Records to use

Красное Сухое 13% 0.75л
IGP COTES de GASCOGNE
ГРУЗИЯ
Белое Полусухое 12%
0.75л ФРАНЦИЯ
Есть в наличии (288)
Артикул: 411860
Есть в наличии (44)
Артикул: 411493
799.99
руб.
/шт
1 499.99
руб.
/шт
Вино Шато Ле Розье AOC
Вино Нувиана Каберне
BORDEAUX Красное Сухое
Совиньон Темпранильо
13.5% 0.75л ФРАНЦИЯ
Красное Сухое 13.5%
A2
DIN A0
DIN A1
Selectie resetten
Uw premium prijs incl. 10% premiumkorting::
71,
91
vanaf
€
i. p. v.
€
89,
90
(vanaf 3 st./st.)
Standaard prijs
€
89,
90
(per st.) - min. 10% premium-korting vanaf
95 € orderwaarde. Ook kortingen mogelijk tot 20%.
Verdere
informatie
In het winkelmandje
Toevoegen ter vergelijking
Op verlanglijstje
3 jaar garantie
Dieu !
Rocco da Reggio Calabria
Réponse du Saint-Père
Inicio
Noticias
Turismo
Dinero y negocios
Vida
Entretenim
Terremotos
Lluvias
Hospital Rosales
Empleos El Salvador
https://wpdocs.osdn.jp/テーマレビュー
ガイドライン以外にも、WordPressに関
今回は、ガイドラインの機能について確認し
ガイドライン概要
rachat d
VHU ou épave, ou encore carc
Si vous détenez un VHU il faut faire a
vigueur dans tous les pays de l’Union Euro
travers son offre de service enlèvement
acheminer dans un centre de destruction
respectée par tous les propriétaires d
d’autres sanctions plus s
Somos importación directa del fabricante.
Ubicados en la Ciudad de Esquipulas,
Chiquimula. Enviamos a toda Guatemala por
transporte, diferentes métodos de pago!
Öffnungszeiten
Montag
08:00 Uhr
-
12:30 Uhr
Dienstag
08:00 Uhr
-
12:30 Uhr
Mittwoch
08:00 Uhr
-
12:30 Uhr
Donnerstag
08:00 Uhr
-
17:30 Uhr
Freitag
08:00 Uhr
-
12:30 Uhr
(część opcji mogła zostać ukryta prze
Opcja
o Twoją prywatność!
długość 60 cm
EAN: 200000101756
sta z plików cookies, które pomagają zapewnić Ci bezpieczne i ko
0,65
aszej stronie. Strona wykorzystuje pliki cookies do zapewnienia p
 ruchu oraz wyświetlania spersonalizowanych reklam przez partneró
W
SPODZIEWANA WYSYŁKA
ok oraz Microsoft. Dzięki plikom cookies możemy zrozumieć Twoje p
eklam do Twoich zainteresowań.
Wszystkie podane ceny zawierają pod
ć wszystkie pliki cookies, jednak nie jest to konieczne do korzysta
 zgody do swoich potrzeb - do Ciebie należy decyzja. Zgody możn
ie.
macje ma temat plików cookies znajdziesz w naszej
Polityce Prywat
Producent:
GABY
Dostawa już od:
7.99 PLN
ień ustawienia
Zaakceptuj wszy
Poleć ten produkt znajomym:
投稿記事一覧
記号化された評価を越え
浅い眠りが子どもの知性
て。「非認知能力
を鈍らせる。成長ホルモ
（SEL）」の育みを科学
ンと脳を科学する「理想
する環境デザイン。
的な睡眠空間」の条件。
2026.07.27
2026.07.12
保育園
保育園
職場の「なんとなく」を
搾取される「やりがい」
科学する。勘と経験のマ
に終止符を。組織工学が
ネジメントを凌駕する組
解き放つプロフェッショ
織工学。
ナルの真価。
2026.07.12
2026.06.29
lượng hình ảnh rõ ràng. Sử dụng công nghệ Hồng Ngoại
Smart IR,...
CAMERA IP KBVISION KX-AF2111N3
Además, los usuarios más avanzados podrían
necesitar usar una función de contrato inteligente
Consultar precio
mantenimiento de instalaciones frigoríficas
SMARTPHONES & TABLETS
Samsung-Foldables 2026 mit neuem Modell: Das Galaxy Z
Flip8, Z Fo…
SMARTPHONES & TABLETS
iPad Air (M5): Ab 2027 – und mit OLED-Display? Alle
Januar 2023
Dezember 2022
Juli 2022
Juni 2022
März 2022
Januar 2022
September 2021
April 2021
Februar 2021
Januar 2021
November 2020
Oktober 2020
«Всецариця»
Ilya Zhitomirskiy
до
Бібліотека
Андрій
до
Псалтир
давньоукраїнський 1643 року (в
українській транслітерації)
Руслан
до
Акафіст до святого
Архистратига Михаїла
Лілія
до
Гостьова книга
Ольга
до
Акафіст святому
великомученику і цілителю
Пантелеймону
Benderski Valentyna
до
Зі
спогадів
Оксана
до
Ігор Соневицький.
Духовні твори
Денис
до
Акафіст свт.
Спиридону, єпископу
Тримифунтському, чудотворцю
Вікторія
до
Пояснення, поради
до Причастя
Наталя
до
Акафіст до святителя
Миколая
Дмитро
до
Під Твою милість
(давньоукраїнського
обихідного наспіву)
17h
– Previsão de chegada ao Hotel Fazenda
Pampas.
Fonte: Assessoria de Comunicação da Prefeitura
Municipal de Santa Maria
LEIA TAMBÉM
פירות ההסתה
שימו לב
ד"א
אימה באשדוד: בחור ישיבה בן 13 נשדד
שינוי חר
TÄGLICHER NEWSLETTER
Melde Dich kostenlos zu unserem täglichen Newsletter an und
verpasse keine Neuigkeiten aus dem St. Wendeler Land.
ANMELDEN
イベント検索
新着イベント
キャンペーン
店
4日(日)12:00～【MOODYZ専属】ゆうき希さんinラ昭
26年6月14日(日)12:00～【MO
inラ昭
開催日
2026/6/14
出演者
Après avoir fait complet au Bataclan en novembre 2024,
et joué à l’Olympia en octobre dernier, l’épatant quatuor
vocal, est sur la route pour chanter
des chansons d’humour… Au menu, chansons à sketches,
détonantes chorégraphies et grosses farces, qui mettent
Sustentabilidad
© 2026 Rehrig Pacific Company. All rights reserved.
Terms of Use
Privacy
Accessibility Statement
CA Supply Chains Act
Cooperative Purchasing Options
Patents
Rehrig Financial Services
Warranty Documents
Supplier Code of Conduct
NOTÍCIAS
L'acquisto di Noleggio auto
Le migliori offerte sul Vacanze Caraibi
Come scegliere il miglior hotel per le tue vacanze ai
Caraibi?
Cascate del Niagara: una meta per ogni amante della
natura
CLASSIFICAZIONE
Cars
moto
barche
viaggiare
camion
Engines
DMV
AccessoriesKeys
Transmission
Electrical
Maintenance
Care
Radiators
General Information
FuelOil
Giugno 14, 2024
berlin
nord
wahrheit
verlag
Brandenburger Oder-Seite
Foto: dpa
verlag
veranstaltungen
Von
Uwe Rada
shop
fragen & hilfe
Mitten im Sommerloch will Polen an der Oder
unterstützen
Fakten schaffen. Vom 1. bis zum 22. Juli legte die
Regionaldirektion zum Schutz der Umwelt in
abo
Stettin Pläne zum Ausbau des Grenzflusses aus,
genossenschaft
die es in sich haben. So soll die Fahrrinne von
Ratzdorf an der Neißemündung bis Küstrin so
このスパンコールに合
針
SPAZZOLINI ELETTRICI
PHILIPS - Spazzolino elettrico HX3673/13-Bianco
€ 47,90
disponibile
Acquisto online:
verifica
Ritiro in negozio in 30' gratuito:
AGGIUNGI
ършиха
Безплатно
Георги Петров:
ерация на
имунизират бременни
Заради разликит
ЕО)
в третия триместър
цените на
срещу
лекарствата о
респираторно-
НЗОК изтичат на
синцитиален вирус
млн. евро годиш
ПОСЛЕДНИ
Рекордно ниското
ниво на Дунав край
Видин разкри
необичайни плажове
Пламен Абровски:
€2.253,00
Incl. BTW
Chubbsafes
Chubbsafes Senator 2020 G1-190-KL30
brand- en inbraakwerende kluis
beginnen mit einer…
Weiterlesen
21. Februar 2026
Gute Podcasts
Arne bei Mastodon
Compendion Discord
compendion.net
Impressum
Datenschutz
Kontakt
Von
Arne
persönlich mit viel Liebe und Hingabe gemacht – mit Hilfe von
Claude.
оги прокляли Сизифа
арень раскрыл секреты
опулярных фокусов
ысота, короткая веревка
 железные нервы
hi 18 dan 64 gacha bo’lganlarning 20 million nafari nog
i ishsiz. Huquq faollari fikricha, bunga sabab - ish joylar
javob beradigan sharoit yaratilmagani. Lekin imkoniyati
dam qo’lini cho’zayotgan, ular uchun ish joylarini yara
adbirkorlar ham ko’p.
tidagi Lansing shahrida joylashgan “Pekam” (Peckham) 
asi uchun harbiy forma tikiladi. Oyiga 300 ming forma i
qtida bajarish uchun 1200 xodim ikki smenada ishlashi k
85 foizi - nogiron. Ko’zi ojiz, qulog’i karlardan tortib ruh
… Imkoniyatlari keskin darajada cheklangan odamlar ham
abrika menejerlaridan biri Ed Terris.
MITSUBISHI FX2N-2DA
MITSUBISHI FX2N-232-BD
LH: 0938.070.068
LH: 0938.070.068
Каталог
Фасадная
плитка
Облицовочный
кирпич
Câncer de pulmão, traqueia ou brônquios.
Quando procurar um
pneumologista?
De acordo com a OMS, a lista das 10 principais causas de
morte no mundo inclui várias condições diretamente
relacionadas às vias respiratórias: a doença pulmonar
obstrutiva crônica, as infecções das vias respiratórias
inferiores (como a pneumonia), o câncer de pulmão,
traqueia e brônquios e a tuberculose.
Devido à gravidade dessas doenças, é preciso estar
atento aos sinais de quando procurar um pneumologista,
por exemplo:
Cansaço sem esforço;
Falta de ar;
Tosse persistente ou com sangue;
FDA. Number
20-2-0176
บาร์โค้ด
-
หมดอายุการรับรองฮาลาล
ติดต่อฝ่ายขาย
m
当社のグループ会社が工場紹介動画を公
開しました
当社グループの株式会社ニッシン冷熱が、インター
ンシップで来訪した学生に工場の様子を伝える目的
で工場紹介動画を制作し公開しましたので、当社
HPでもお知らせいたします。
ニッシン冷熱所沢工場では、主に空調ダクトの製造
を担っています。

What the exercise asks
Would you retype the lines above from the one with "MITSUBISHI FX2N-2DA" down to the one with "当社グループの株式会社ニッシン冷熱が、インター", word for word, both ends included and no other lines?

Written solution
MITSUBISHI FX2N-2DA
MITSUBISHI FX2N-232-BD
LH: 0938.070.068
LH: 0938.070.068
Каталог
Фасадная
плитка
Облицовочный
кирпич
Câncer de pulmão, traqueia ou brônquios.
Quando procurar um
pneumologista?
De acordo com a OMS, a lista das 10 principais causas de
morte no mundo inclui várias condições diretamente
relacionadas às vias respiratórias: a doença pulmonar
obstrutiva crônica, as infecções das vias respiratórias
inferiores (como a pneumonia), o câncer de pulmão,
traqueia e brônquios e a tuberculose.
Devido à gravidade dessas doenças, é preciso estar
atento aos sinais de quando procurar um pneumologista,
por exemplo:
Cansaço sem esforço;
Falta de ar;
Tosse persistente ou com sangue;
FDA. Number
20-2-0176
บาร์โค้ด
-
หมดอายุการรับรองฮาลาล
ติดต่อฝ่ายขาย
m
当社のグループ会社が工場紹介動画を公
開しました
当社グループの株式会社ニッシン冷熱が、インター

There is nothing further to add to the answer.